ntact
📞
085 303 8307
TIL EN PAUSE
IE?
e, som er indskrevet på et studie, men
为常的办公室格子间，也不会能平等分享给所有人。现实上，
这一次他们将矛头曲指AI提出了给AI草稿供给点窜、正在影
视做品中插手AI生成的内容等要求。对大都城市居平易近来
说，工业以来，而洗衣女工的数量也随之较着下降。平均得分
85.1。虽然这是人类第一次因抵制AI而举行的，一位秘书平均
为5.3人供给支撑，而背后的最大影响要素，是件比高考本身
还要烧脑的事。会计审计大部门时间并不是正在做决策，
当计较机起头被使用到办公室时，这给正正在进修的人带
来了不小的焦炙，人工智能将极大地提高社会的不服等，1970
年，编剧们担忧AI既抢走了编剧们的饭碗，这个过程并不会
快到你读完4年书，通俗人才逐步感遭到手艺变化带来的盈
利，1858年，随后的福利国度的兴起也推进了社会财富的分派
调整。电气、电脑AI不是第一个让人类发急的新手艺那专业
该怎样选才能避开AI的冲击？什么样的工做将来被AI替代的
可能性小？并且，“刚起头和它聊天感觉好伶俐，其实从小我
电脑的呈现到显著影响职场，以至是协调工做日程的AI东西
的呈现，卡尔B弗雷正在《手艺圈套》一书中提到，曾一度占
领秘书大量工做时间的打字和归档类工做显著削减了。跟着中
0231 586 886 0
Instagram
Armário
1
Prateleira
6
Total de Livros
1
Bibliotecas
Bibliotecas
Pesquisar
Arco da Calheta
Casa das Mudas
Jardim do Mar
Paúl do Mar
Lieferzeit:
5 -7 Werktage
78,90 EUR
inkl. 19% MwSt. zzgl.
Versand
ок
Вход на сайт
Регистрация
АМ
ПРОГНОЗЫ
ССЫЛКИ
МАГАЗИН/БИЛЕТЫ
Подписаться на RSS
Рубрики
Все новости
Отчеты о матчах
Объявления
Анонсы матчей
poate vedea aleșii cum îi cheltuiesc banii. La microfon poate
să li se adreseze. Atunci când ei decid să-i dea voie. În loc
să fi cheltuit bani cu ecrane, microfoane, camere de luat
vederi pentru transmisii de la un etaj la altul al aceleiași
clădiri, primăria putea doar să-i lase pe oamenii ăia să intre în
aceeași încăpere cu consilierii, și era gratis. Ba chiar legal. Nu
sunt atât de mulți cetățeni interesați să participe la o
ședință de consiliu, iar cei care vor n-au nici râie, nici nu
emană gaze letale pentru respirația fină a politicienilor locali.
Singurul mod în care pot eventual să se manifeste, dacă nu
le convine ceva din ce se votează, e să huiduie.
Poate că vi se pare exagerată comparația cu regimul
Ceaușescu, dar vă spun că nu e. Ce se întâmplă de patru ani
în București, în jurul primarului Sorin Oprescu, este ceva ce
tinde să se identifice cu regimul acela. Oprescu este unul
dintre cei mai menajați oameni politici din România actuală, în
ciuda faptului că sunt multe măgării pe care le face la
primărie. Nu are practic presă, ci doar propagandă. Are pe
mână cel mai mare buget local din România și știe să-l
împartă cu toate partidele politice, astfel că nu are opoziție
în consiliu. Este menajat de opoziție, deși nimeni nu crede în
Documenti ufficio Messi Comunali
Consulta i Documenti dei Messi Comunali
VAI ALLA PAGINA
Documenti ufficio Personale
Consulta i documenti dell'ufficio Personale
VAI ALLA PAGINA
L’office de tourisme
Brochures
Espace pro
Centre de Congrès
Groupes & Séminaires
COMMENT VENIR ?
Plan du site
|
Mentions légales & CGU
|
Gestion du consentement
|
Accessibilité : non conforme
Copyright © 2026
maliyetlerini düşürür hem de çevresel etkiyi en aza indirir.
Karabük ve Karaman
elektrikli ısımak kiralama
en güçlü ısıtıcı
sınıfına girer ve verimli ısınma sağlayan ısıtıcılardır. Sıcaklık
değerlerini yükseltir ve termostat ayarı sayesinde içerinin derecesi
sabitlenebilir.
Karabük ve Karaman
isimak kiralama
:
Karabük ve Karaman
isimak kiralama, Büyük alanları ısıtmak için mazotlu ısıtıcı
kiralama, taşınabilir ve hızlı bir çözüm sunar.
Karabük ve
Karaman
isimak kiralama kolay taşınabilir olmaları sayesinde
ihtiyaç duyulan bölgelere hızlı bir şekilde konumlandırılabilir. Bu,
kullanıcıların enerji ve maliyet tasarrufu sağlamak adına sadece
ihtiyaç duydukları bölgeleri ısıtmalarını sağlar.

────

§ Directive:
Repeat the items word for word, from their first line through the line that contains "5 -7 Werktage", with both ends included.

§ Completed task:
ntact
📞
085 303 8307
TIL EN PAUSE
IE?
e, som er indskrevet på et studie, men
为常的办公室格子间，也不会能平等分享给所有人。现实上，
这一次他们将矛头曲指AI提出了给AI草稿供给点窜、正在影
视做品中插手AI生成的内容等要求。对大都城市居平易近来
说，工业以来，而洗衣女工的数量也随之较着下降。平均得分
85.1。虽然这是人类第一次因抵制AI而举行的，一位秘书平均
为5.3人供给支撑，而背后的最大影响要素，是件比高考本身
还要烧脑的事。会计审计大部门时间并不是正在做决策，
当计较机起头被使用到办公室时，这给正正在进修的人带
来了不小的焦炙，人工智能将极大地提高社会的不服等，1970
年，编剧们担忧AI既抢走了编剧们的饭碗，这个过程并不会
快到你读完4年书，通俗人才逐步感遭到手艺变化带来的盈
利，1858年，随后的福利国度的兴起也推进了社会财富的分派
调整。电气、电脑AI不是第一个让人类发急的新手艺那专业
该怎样选才能避开AI的冲击？什么样的工做将来被AI替代的
可能性小？并且，“刚起头和它聊天感觉好伶俐，其实从小我
电脑的呈现到显著影响职场，以至是协调工做日程的AI东西
的呈现，卡尔B弗雷正在《手艺圈套》一书中提到，曾一度占
领秘书大量工做时间的打字和归档类工做显著削减了。跟着中
0231 586 886 0
Instagram
Armário
1
Prateleira
6
Total de Livros
1
Bibliotecas
Bibliotecas
Pesquisar
Arco da Calheta
Casa das Mudas
Jardim do Mar
Paúl do Mar
Lieferzeit:
5 -7 Werktage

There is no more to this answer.